**Extrait du texte:**
★ ★ ★ ★ ★
Date : 20050104
Dossier : T-1605-04
Référence : 2005 CF 1
Ottawa (Ontario), le 4 janvier 2005
EN PRÉSENCE DE MONSIEUR LE JUGE KELEN
ENTRE :
AGUSTAWESTLAND INTERNATIONAL LIMITED
demanderesse
et
LE MINISTRE DES TRAVAUX PUBLICS
ET DES SERVICES GOUVERNEMENTAUX
et SIKORSKY INTERNATIONAL OPERATIONS INC.
défendeurs
MOTIFS DE L'ORDONNANCE ET ORDONNANCE
(concernant les dépens)
[1] Les parties ont présenté des observations concernant les dépens relatifs à deux requêtes :
1. une requête présentée par les défendeurs dans le but de faire radier la demande de contrôle judiciaire;
2. une requête présentée par la demanderesse dans le but d'obtenir un jugement déclaratoire portant que la demande a été introduite dans les délais prescrits ou, à titre subsidiaire, dans le but d'obtenir une prolongation du délai imparti pour présenter une demande de contrôle judiciaire.
[2] La demanderesse a eu gain de cause relativement aux deux requêtes et demande maintenant que les dépens lui soient adjugés sur la base avocat-client ou, subsidiairement, selon un barème plus élevé. Les défendeurs soutiennent que les dépens devraient suivre l'issue de la cause.
Agusta
[3] Agusta prétend que ce sont les actes dilatoires de Travaux publics qui ont rendu nécessaire la requête visant à obtenir une prolongation de délai. Elle soutient en outre que Travaux publics lui a dit qu'il contesterait la compétence du Tribunal canadien du commerce extérieur en ce qui a trait à la révision de la procédure d'adjudication du marché parce qu'Agusta n'était pas un « fournisseur canadien » , et que c'est l'une des raisons pour lesquelles Agusta n'a pas déposé de plainte auprès du Tribunal. Agusta fait valoir que, après avoir indiqué que le Tribunal n'avait pas compétence, Travaux publics a prétendu, une fois expiré le délai imparti pour déposer une plainte portant sur la passation d'un marché public auprès du Tribunal, qu'Agusta aurait dû porter plainte auprès du Tribunal avant de présenter une demande de contrôle judiciaire. Dans les motifs de l'ordonnance que j'ai rendus le 3 novembre 2004, j'ai écrit au paragraphe 68 :
[TRADUCTION]
Pour tous ces motifs, la Cour est convaincue que Agusta avait des raisons valables de ne pas porter plainte plus tôt auprès du Tribunal.
Subsidiairement, Agusta soutient que les questions juridiques complexes et la somme de travail en cause dans les deux requêtes justifient que les dépens soient adjugés selon un barème plus élevé, conformément au paragraphe 403(3) des Règles de la Cour fédérale (1998).
★ ★ ★ ★ ★
**Enregistrements:**
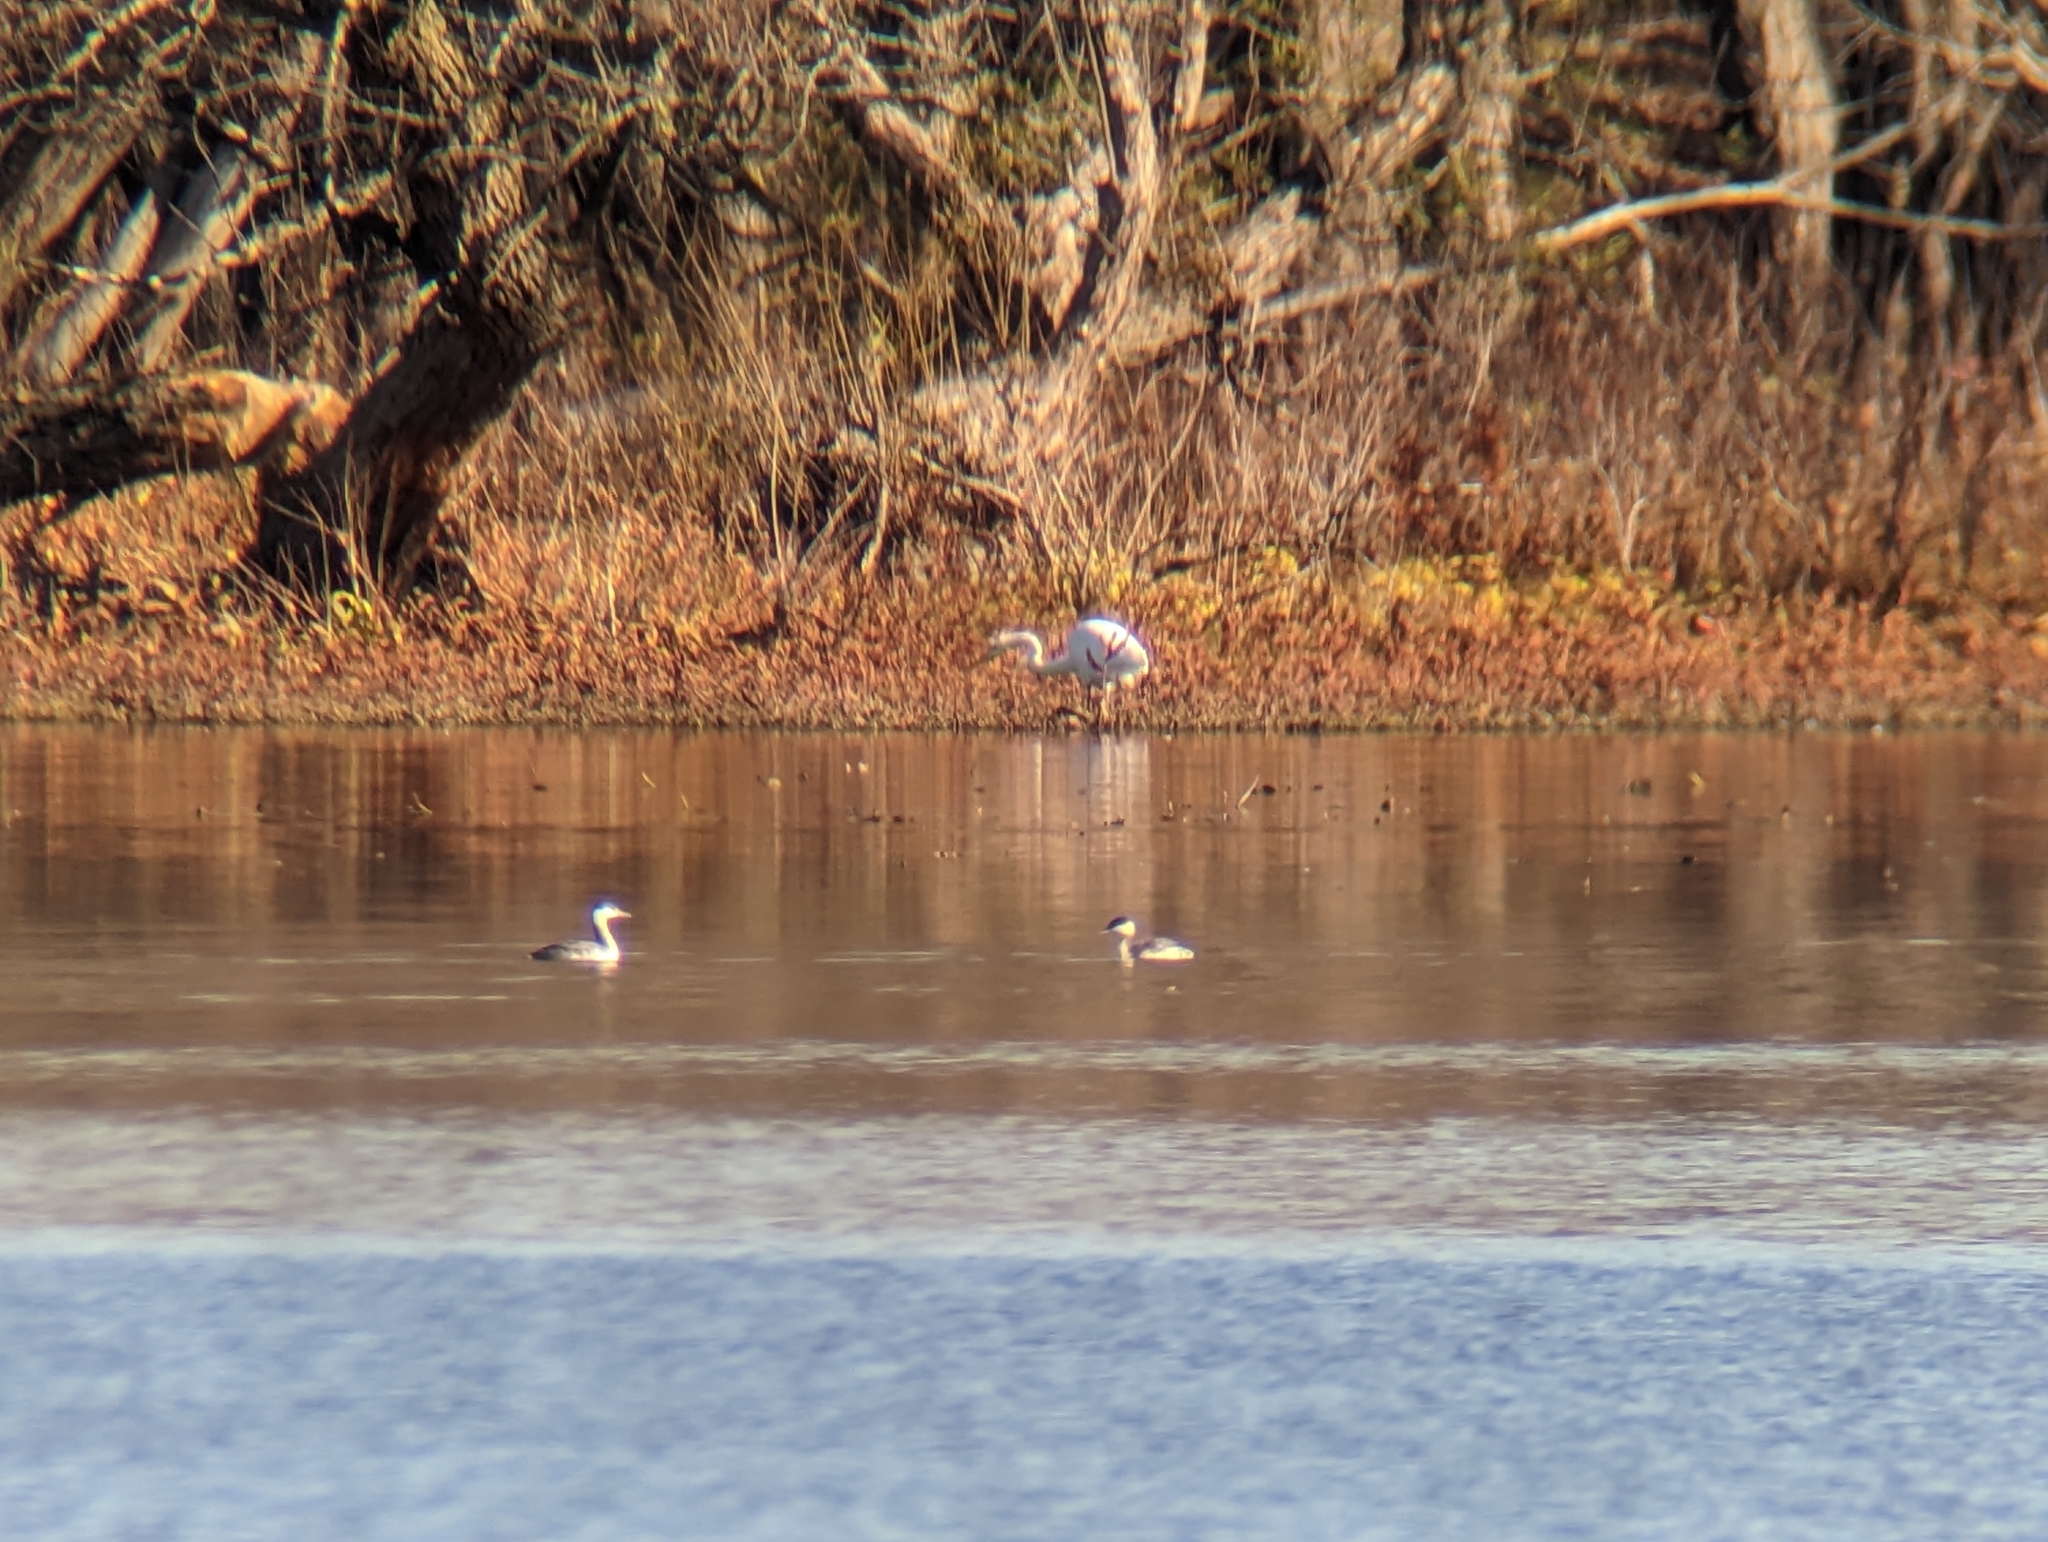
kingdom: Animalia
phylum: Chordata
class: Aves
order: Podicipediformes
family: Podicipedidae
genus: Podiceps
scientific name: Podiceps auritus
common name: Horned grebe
★ ★ ★ ★ ★
**Consigne:** Rédigez la suite de la décision judiciaire sur les dépens, en reprenant après sa dernière phrase. Les enregistrements proviennent d'une autre source.

**Réponse attendue:**
Sikorsky
[4] Sikorsky prétend que les dépens devraient suivre l'issue de la cause parce qu'Agusta a déposé sa demande de contrôle judiciaire en retard et que le Tribunal offre un autre recours approprié. Il convient de mentionner que, comme le Tribunal n'a pas examiné la plainte d'Agusta et que c'est au Tribunal qu'il appartient de statuer sur sa propre compétence selon l'article 7 du Règlement sur les enquêtes du Tribunal canadien du commerce extérieur sur les marchés publics, DORS/93-602, Sikorsky fait erreur en affirmant que le Tribunal offre un tel recours. Il est seulement possible qu'il le fasse et, bien qu'il ait pu constituer un organe « compétent » , comme il est indiqué au paragraphe 69 des motifs du 3 novembre, le Tribunal a refusé d'enquêter sur la plainte.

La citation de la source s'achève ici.